Dili – The interfaith organization for religious tourism in Timor-Leste has urged the government to draw up special rules to preserve sacred places that will become religious tourism sites.
Father Angelo Salshina, chairman of the Timor-Leste Religious Tourism Association (ATR-TL), said such regulations are essential to ensure that such places are well-maintained to serve the tourism industry that is being developed.
He said there are no binding regulations for religious tourism sites, for example regarding what is allowed and what is prohibited at them, as well as the responsibility for their maintenance.
"The absence of these regulations leaves them neglected. Nowadays we can easily find a lot of trash at such places. People don't pay attention to the issue," he said.
He pointed out that the Cristo Rei statue and the St. John Paul II Park, which was established to commemorate the visit of the pope in 1989, are popular places for people to exercise.
"They are holy places, which should be focused on spiritual activities only. When they are used for other activities, then this reduces the value of the attraction," he said, adding that the ATR-TL was ready to assist the government in drafting such regulations.
"Incidentally we were drawing up a master plan for religious tourism sites and are currently in the process of finalizing it," he said.
Jelino Soares, general director of tourism at the Ministry of Tourism, Trade and Industry, said the government would consider the proposal.
He said the government did make tourism one of the main programs of national development, but there were still many things that had not been done.
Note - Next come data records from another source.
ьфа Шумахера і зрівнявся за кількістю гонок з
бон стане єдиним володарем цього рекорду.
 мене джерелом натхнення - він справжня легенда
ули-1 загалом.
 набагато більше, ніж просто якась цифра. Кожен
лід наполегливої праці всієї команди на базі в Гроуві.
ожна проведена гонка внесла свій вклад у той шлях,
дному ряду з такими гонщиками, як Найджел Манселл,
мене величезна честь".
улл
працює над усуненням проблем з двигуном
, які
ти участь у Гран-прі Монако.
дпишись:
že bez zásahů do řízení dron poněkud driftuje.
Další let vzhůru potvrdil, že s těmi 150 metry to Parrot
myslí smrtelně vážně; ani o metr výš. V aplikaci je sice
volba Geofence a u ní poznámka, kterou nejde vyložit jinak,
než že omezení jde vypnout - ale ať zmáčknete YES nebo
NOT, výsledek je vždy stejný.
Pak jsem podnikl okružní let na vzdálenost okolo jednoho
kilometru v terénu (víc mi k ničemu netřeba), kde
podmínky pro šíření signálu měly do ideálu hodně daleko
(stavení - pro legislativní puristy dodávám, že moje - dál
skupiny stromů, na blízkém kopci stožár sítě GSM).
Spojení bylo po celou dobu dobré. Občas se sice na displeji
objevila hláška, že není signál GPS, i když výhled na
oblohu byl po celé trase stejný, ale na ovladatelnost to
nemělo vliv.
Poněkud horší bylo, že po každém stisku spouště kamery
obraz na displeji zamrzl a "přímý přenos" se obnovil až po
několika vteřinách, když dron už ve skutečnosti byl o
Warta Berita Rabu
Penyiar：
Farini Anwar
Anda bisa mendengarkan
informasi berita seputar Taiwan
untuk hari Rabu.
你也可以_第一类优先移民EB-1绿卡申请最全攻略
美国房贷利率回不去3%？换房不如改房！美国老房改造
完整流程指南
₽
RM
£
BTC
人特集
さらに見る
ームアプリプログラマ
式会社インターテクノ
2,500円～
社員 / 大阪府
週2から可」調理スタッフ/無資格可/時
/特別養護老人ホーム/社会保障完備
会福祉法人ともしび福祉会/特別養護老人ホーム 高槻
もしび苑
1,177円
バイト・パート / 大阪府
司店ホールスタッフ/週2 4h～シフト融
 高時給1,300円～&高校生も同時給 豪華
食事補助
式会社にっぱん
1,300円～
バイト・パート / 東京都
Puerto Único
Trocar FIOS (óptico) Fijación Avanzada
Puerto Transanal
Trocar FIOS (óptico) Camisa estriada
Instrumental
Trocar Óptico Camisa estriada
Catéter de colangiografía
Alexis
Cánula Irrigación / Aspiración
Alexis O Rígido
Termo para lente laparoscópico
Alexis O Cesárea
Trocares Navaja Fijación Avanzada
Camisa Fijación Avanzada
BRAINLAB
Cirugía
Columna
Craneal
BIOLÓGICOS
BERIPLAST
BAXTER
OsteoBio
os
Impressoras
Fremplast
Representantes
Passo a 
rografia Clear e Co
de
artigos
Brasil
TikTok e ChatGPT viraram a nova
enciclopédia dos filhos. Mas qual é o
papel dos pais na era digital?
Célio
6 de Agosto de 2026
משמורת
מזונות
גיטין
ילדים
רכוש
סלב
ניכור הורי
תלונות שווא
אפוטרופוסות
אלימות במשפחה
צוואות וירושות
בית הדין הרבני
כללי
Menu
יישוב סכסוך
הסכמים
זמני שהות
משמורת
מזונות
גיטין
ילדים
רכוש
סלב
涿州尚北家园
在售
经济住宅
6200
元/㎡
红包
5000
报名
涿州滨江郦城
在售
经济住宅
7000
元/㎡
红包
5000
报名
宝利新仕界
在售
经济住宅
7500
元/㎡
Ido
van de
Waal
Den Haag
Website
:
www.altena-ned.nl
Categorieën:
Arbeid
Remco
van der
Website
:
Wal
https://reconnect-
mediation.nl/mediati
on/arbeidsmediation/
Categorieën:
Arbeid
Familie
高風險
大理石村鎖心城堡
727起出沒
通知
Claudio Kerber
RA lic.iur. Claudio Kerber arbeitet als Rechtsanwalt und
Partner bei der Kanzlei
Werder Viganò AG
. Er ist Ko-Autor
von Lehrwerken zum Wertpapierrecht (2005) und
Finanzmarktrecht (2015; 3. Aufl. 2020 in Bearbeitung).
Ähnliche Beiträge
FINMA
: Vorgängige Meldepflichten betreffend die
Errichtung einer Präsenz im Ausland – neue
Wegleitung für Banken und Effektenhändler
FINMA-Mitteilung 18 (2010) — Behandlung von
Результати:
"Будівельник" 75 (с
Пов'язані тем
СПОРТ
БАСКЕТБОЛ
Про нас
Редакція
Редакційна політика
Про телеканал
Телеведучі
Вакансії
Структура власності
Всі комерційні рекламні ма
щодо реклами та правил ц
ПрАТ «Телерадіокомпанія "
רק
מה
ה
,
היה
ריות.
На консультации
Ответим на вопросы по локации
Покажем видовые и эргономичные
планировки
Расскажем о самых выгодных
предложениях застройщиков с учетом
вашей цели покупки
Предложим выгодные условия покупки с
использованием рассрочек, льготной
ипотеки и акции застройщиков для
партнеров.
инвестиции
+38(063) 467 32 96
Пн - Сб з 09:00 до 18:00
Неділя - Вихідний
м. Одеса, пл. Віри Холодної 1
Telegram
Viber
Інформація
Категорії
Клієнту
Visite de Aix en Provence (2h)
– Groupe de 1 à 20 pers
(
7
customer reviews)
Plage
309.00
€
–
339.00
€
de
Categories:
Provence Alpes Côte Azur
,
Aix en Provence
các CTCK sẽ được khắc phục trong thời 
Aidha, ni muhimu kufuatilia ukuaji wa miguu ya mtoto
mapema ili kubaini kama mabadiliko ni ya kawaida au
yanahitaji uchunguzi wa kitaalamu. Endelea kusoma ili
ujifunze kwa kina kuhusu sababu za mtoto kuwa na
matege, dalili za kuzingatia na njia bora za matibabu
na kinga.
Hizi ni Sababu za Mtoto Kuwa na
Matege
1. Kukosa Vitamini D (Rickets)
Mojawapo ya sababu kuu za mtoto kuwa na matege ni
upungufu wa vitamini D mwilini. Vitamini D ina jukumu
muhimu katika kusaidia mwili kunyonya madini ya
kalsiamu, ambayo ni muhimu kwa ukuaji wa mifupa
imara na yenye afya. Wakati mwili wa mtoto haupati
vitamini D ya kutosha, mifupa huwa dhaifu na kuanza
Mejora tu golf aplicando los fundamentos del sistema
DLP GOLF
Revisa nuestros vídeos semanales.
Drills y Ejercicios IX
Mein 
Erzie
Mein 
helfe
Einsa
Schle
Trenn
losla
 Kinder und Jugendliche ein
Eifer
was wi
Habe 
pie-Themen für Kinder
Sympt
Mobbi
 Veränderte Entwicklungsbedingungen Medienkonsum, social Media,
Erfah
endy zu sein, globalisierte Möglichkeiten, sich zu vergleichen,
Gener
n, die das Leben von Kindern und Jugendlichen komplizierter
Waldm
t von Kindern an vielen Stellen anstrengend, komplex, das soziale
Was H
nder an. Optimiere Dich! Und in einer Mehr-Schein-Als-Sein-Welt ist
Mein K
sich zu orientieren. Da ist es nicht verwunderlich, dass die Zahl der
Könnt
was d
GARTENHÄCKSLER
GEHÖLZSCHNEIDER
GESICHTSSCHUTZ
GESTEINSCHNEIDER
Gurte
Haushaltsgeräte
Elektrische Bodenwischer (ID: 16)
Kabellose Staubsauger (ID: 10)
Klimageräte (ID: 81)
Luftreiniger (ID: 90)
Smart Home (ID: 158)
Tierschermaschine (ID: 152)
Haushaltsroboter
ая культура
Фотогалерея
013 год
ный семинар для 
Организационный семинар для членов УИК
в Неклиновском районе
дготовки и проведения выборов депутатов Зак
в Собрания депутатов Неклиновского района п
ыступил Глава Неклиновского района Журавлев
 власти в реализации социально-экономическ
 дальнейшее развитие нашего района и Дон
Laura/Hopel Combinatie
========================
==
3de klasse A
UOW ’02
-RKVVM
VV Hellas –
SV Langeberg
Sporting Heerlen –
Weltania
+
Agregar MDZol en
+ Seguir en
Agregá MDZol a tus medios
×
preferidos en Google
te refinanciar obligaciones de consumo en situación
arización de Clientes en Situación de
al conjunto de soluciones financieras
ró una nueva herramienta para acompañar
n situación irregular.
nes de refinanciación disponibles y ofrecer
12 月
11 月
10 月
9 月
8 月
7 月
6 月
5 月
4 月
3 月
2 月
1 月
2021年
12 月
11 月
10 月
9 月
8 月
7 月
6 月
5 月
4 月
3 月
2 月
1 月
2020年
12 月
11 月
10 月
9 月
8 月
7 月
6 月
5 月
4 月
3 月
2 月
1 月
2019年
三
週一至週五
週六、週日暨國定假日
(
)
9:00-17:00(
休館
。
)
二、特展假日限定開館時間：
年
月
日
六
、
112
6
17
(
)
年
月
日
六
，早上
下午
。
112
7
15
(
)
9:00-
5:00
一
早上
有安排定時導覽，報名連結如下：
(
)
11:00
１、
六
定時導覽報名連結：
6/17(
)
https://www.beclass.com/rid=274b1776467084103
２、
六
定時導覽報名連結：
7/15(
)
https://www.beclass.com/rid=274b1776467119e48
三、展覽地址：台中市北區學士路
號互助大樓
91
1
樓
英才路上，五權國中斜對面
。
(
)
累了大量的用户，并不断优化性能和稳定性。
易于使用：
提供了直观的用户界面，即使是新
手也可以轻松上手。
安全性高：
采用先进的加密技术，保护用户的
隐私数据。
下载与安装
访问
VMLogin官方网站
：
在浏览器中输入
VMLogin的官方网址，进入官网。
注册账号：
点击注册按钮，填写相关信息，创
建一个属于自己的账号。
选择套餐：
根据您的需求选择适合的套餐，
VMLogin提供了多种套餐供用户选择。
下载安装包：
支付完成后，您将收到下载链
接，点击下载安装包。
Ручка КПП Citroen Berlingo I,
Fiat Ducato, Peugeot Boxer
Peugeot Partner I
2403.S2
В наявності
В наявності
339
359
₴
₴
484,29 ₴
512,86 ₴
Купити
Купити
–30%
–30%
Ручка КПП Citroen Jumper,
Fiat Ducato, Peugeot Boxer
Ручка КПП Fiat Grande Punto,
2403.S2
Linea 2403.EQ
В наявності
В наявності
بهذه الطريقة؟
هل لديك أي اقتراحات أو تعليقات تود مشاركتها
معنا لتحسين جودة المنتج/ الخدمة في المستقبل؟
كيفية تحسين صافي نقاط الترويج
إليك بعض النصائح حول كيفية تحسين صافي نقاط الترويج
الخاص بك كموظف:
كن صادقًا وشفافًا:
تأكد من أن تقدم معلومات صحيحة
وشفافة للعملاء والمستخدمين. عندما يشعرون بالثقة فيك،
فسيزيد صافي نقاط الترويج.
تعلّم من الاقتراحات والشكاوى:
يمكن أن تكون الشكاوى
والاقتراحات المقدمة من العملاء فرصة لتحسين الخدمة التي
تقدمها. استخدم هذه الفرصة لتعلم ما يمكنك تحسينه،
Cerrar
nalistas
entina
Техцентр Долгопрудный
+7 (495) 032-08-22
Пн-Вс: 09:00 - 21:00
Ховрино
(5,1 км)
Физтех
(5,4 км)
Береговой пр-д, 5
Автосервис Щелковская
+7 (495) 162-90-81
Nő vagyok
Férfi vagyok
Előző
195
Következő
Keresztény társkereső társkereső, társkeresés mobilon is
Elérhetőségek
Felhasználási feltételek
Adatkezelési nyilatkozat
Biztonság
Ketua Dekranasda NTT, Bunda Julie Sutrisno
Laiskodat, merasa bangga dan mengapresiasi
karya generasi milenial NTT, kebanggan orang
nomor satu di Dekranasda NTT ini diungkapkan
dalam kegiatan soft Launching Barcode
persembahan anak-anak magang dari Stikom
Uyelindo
Soares said they might accommodate the proposal in a draft regulation on community-based tourism, a strategy involving local communities, which is currently being discussed with the relevant ministries.
Timor-Leste is seeking to diversify its economy to break its dependence on petroleum, which accounts for about 70 percent of GDP and more than 80 percent of the country's annual income.
Tourism has become one of the main targets, with the government launching a special program for its development in 2017. It is estimated that by 2030 revenue from tourism will reach US$150 million and employment in the sector will reach 15,000. This will be underpinned by 200,000 international visitors per year by 2030, compared to 55,000 in 2014.
One of the focuses to achieve that target is to maximize the potential for religious tourism.
Father Salshina said the target would be possible to achieve through planned and measurable programs.
He said they had so far identified the religious tourism potential of each religion in five municipalities in the Catholic-majority country, including their development and promotion strategies.
The ATR-TL was launched in 2021 and receives financial support from the government as well as other institutions such as USAID, the international development agency, to support its programs.